I did this by removing the spring through the bottom of the bike.
Measure your current rider sag with your weight on the seat so that you can dial-in the correct spring preload once the new spring is installed - I liked 3.5 inches.
Put the bike up on a stand that holds the bike off the ground by supporting the frame cradle under the engine.
Loosen the spring preload collars several turns.
Remove the bolts that connect the linkage to the shock and swingarm and move that out of the way.
Raise rear wheel and hold it up by placing a support under the wheel.
Once the bottom of the shock is clear and free, you loosen the preload collars enough so that you can turn the spring by hand, which makes it easier to back the preload collars off to the point to where you can spin them by hand.
Loosen the preload collars enough to allow removing the spring retainer at the bottom of the shock.
Drop spring out the bottom.
Reverse proceedure to put it back together.
If you haven't done it in at least a year, I'd take the whole rear suspension apart (remove shock, linkage, and swingarm and grease all of the bearings, seals, collars, spacers, and bolts/pivot shafts).
Time well-spent.
Riding through stuff as shown in your avitar image will eventually corrode the parts if you don't do this once in a while.

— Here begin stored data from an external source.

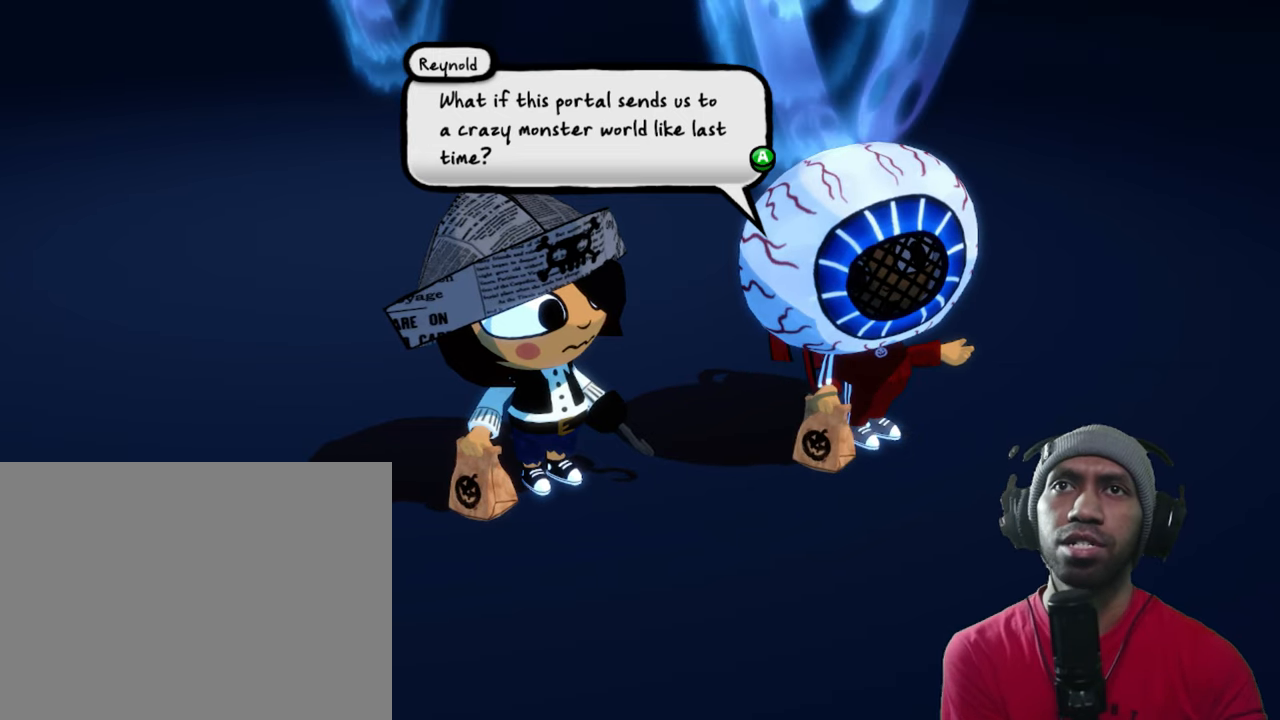
{"dt_ms": 500, "buttons": ["R2"], "left_stick": "center", "right_stick": "center", "events": []}
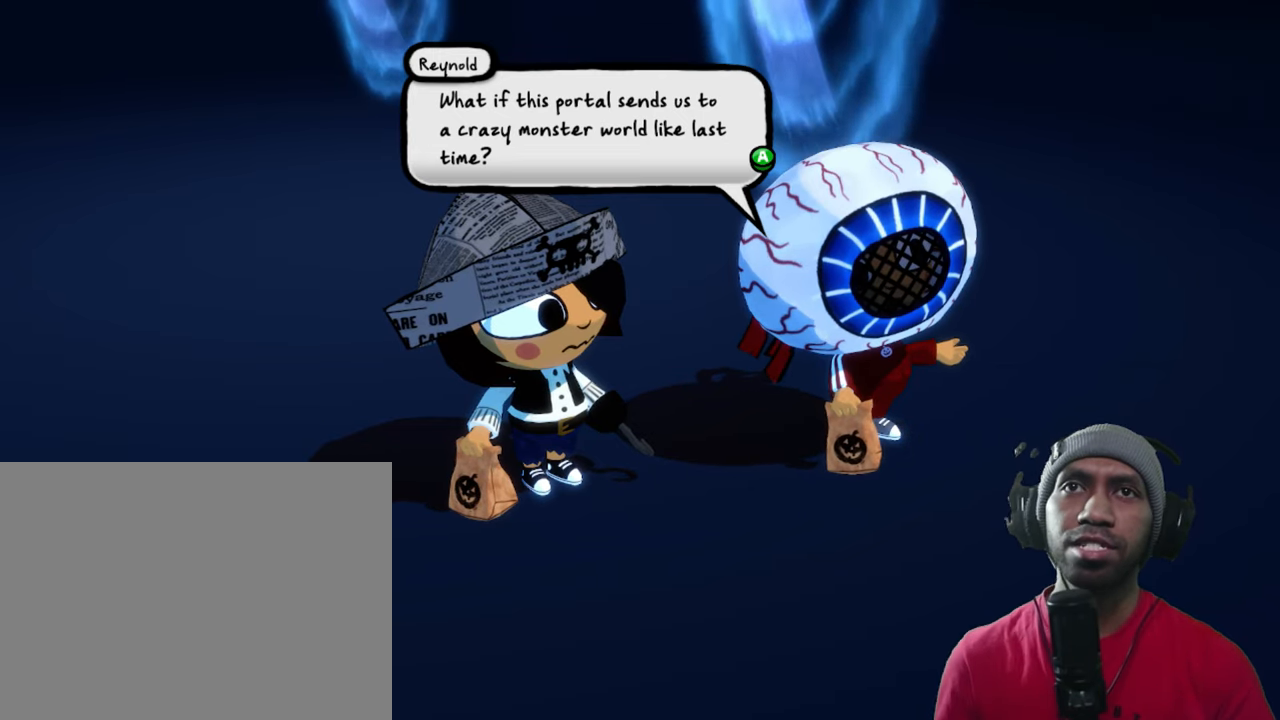
{"dt_ms": 500, "buttons": ["R2"], "left_stick": "center", "right_stick": "center", "events": []}
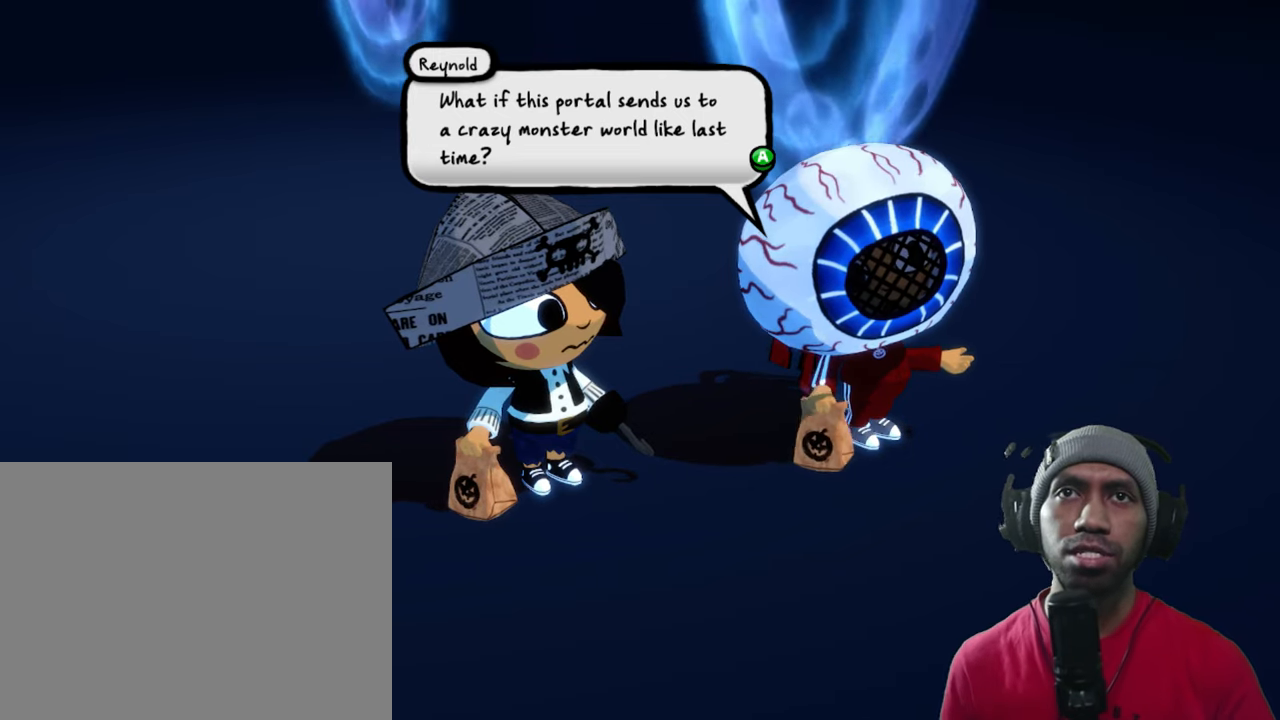
{"dt_ms": 500, "buttons": ["R2"], "left_stick": "center", "right_stick": "center", "events": []}
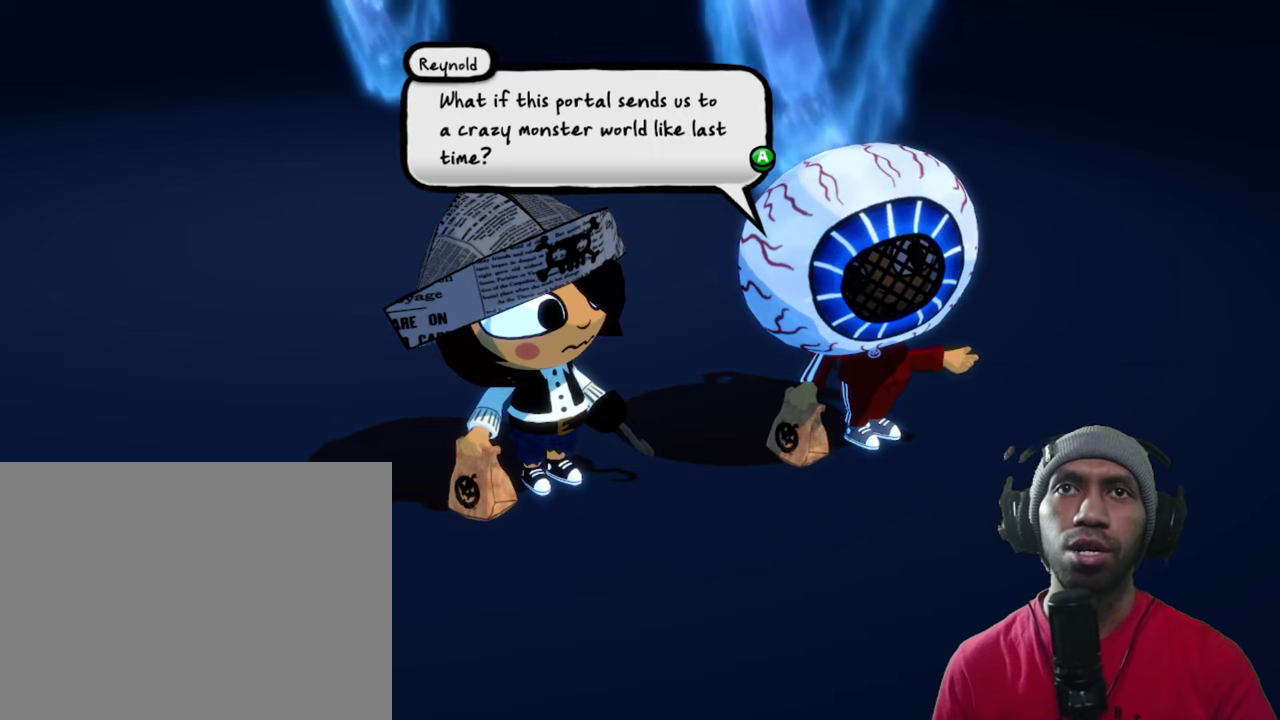
{"dt_ms": 500, "buttons": ["R2"], "left_stick": "center", "right_stick": "center", "events": []}
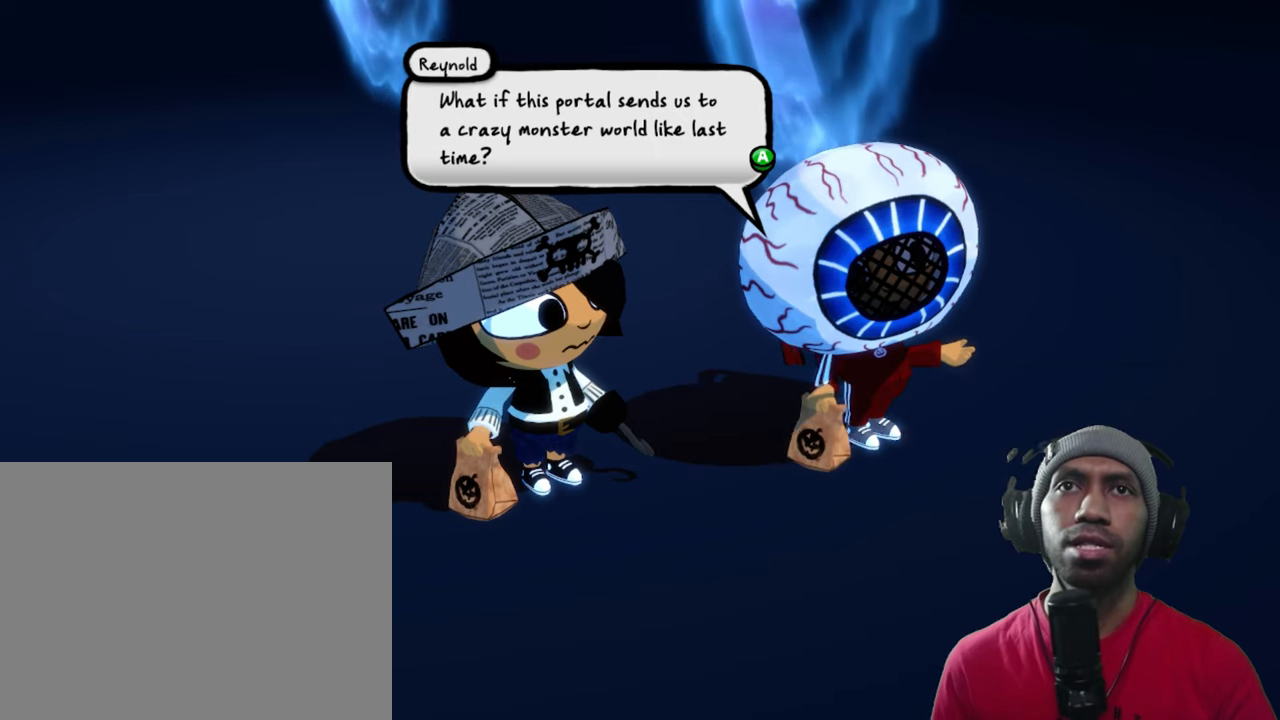
{"dt_ms": 500, "buttons": ["R2"], "left_stick": "center", "right_stick": "center", "events": []}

As a side note, when I had my rear wheel/swingarm held high during this work, I noticed how the drive chain rubs directly on the ol' troublesome WR-250R or WR-250X seal guard (the black thing the chain slides over behind the front sprocket, and the thing that some riders have their drive chains eat all the way through to the swingarm on the bottom side).
Well, under full suspension compression, the chain touches this, and this is with slack in the chain.
If your chain is too tight, I can see where the damage is coming from since the chain will be forced to grind through it under tension, not just sliding over it as intended.